The office market has seen vacancy rates rising due to over supply. PIC: KAGISO ONKATSWITSE
The office market has seen vacancy rates rising due to over supply. PIC: KAGISO ONKATSWITSE

Total returns in the investment property sector halved to 11.5 percent in 2014 down from 21.5 percent in 2013 on the back of a weaker market.

According to the IPD Annual Property Consultative Index released yesterday, the total return was underpinned by a relatively stable income return of 9.4 percent while capital growth slowed significantly to 2.0 percent from 10.2 percent the year before.

Total returns represent and aggregation of  income plus capital growth with the former reflecting increase in rentals while the latter denotes revaluations of properties.  

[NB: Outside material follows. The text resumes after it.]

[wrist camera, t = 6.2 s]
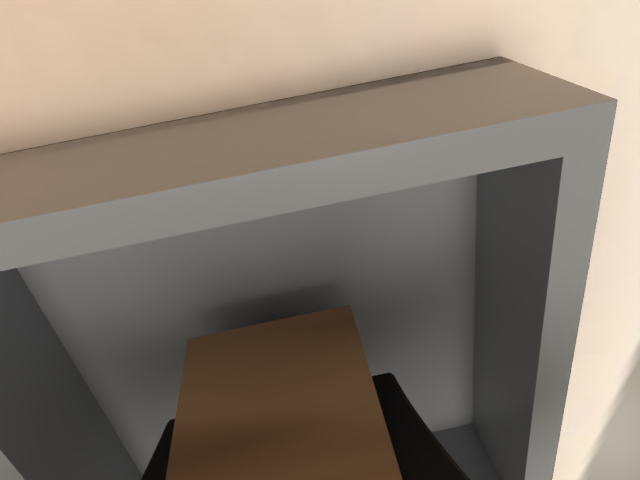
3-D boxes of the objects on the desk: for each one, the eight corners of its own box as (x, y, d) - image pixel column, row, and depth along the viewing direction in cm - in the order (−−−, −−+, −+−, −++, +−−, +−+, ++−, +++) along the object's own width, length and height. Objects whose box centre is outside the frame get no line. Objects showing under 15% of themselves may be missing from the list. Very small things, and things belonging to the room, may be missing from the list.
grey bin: (486, 418, 18) (543, 528, 14) (141, 495, 17) (115, 626, 14) (501, 56, 11) (617, 99, 7) (-65, 167, 10) (-216, 266, 7)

President of the Real Estate Institute of Botswana (REIB), Modiredi Maruping said the findings on the performance of Botswana property measured against 25 other countries, are largely in line with industry expectations and the general mood in Botswana.


He, however, stated that a total return in the double digits is still impressive as Botswana was ranked fifth out of the 25 countries.

“There has been a slow down in the market and it is reflected in these findings although it is for only six funds holding about P3.4 billion worth of real estate,” said Maruping. He stated that IPD is working on increasing participation of property holders so that the sample becomes more representative. He, however, said it is worth noting that valuers are more cautious of the market and that their sentiments echo well through the report.

Sethebe Manake, director of Vantage Properties, said the results this year reflect what they have already seen in 2014, a clear indication of pressure in the property market, with office feeling the most pressure, indicated by the increased vacancy rate of 7.7 percent.

She noted that the top performing sector in 2014 was still industrial, which has a strong upside in the near future, as the sector naturally lags behind the other sectors, “so we are not likely to see it dip as strongly as the other sectors”.

“The 3.3 percent rental growth rate is indicative of the underlying slow economic conditions.  The reduction in consumer spending naturally affects the performance of manufacturing and distribution sector,” she said.

She added that the lack of vacancies does indicate that fundamentally the industrial sector is still in a healthy space.  She said the other sector, which includes the hotel and tourism is doing fairly well, adding that it would be interesting to dissect the actual components that are able to deliver 15 percent total return. “It is to be noted that even though the index does cover P3.3 billion assets in capital value, these are only six property funds in the country which are professionally managed and may be indicating somewhat unbalanced perspective of the whole country,” said Manake.She further stated that a balanced image of real fundamentals would be better indicated when there are more funds and private companies with significant portfolios participating in the index.

On a global scale Botswana is still in the top 10 in total returns, at position five.

The latest IPD Botswana Annual Property Consultative Index, sponsored by Botswana Insurance Fund Management (BIFM), is based on asset level data collected from six leading local property investment portfolios.

First launched in 2012, the index measures ungeared total returns to directly held standing property investments from one open market valuation to the next and covered P 3.3 billion capital value at the end of December 2014.

The top-performing sector for 2014 was industrial property, which delivered a total return of 16.8 percent on the back of solid capital growth of 5.9 percent and income return of 10.3 percent.

The retail, office and residential sectors (a combined weighting of 83 percent in the index) all delivered between 10 percent and 11 percent total return. Although industrial rental growth slowed to 3.3 percent, a zero vacancy rate was recorded for the fourth successive year reflecting the robust fundamentals underpinning the sector.